The second long-time big goal of the field is DNA synthesis. If you’re going to make sophisticated biological circuits, you need to be able to make a lot of DNA. Hence there has been much work on building synthetic chromosomes over the years. John Glass, of the J. Craig Venter Institute, talked about their efforts to make synthetic chromosomes and minimal genomes. The latter paper was work done with Elizabeth Strychalski, of the National Institute of Standards and Technology (NIST). I hadn’t previously realized that NIST was involved in synthetic biology, but it makes sense that they are.
And speaking of NIST, another important theme at the meeting was standards for the field, something which academics are terrible at thinking about. There is a bit of a collective action problem here. Everyone is incentivized to always focus on developing something new, but in many cases it’s important for a field to step back and collectively decide on standards of performance that any new tool should meet. The ENCODE project did this for basic genomic assays like ChIP-seq and RNA-seq. The American College of Medical Genetics and Genomics is doing this for massively parallel functional assays that aim to help physicians decide whether a patient’s particular genetic variant is causing disease. In the synthetic biology field, there are some opportunities for standards, though, based on what I heard, not a lot of agreement of what those should be. AI models, particularly generative models for design are an obvious candidate for some clear performance standards.

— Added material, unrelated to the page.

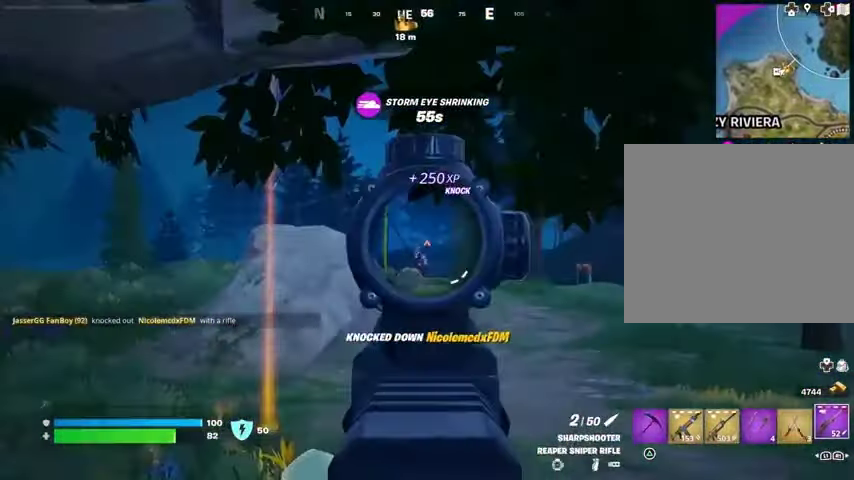
{"buttons": [], "left_stick": "up-left", "right_stick": "center", "events": [[400, "R2", "down"], [433, "L2", "up"], [433, "L3", "down"], [433, "R1", "down"], [433, "left_stick", "up-left"], [500, "L3", "up"], [500, "R1", "up"], [500, "R2", "up"]]}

What’s the overall goal of synthetic biology? Perhaps the dominant goal is to cure human disease. With a number of gene and engineered cell therapies already approved by the FDA, the field should be thinking about what we can do to make therapies like these safer, easier, cheaper, and applicable to a broader range of conditions. (Check out this 2022 review of the subject by Rice University’s Caleb Bashor and colleagues.) Alongside these therapies, there is a huge opportunity to use microbes as chemical factories to make drugs, particularly drugs that currently rely on sourcing raw materials from plants that can’t be cultivated at scale. And speaking of microbial factories, I’m surprised we haven’t seen more widespread use of bioplastics. You can envision a future in which plastics are no longer made from petroleum products but custom, microbially-produced materials that can be enzymatically broken down when they are recycled.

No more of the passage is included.